> [TASK STATEMENT]
Please reproduce everything from the line containing "free Anti-sway …" down to the line containing "Returns Available", including both of those lines.

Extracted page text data

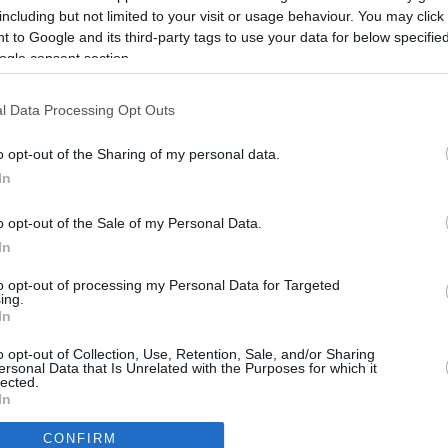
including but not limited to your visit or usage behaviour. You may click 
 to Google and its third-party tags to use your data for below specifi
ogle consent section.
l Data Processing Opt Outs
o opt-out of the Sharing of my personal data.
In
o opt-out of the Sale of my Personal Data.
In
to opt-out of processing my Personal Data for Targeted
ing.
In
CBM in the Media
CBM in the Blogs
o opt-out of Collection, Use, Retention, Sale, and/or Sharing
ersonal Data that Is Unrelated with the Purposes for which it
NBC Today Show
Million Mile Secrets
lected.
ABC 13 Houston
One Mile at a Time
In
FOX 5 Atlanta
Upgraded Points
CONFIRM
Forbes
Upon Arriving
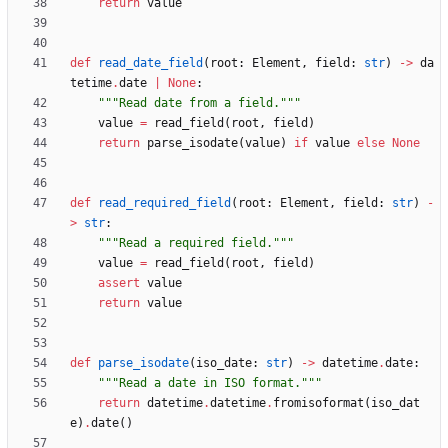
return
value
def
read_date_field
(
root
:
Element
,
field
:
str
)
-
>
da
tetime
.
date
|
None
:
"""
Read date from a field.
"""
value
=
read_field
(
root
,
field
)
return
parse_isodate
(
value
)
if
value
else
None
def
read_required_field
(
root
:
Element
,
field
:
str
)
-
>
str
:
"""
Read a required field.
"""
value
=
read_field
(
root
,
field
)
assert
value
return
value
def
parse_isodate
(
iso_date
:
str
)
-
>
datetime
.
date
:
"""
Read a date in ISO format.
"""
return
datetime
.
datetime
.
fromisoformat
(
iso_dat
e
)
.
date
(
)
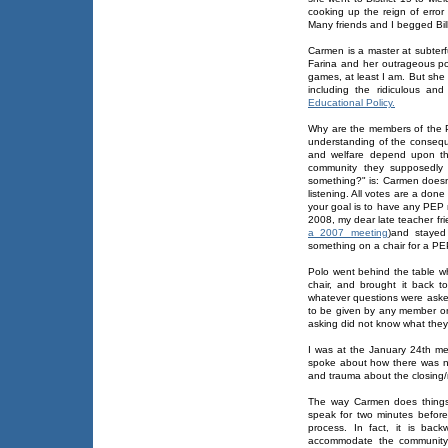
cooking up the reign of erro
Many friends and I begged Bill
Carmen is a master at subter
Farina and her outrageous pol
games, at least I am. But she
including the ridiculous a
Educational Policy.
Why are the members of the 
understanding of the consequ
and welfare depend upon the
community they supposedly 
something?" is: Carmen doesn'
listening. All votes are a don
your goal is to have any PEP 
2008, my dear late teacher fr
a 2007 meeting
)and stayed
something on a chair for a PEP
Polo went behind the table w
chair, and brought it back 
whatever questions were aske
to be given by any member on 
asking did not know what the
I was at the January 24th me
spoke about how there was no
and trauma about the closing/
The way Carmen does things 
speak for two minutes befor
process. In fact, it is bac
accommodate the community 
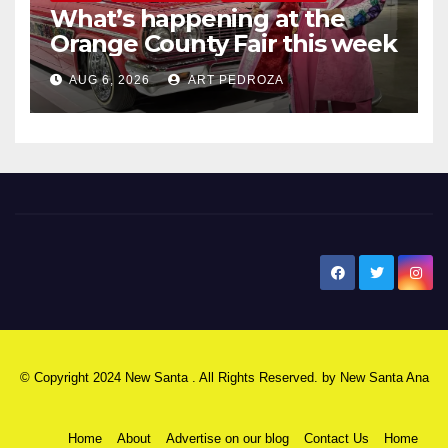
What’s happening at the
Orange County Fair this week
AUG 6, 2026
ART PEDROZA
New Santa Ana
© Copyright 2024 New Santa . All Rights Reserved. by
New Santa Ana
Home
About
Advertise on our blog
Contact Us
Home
...
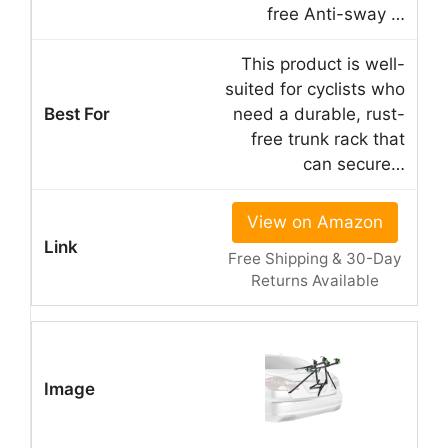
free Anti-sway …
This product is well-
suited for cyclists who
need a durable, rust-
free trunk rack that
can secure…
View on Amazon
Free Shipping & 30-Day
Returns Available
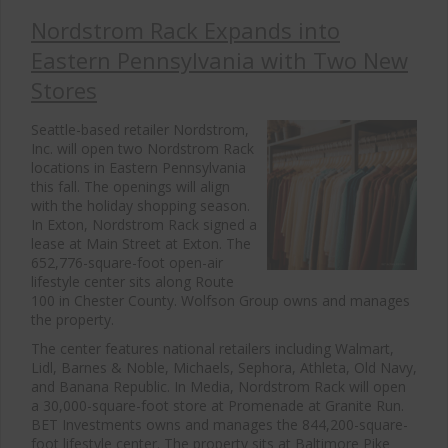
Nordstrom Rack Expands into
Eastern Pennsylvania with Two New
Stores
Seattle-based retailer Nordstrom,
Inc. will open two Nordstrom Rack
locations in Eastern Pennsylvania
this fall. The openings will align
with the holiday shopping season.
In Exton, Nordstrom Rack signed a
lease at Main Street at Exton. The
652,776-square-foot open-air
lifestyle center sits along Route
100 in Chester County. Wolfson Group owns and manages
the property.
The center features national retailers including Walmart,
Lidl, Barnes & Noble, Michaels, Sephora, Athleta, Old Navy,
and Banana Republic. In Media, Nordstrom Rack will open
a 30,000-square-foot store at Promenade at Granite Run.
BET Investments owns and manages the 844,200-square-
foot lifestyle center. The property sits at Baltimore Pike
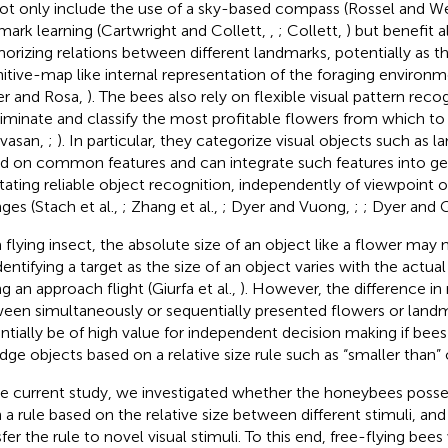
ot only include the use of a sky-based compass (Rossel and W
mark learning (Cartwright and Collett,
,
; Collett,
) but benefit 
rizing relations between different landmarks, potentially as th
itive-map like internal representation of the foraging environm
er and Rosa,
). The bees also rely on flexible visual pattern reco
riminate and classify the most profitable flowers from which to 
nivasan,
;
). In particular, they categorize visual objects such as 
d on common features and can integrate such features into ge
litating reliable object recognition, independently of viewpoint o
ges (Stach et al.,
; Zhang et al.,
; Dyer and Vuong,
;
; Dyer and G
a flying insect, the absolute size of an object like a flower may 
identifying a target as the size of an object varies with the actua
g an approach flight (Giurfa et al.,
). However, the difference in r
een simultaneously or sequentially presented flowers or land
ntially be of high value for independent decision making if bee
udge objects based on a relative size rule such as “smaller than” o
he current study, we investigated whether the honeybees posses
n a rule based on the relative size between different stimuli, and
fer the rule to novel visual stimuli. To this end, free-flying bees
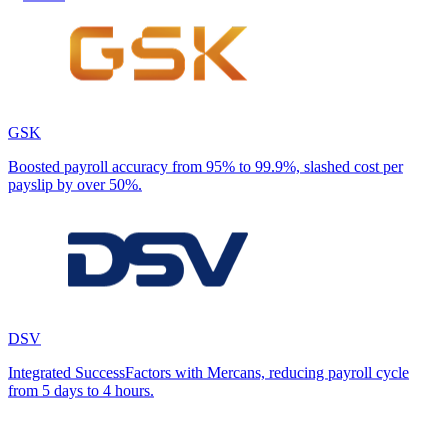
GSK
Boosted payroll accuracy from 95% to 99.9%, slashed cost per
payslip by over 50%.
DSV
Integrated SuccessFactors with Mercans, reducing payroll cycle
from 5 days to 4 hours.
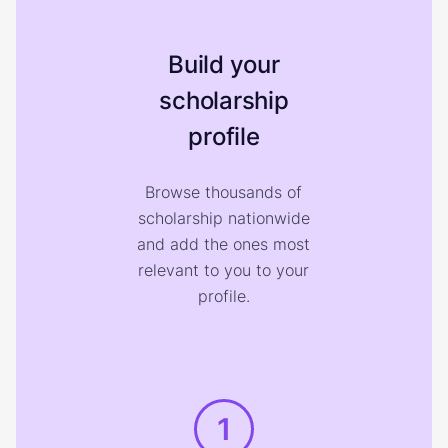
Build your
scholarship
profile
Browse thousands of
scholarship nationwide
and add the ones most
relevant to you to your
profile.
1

> [REPLY]
free Anti-sway …
This product is well-
suited for cyclists who
need a durable, rust-
free trunk rack that
can secure…
View on Amazon
Free Shipping & 30-Day
Returns Available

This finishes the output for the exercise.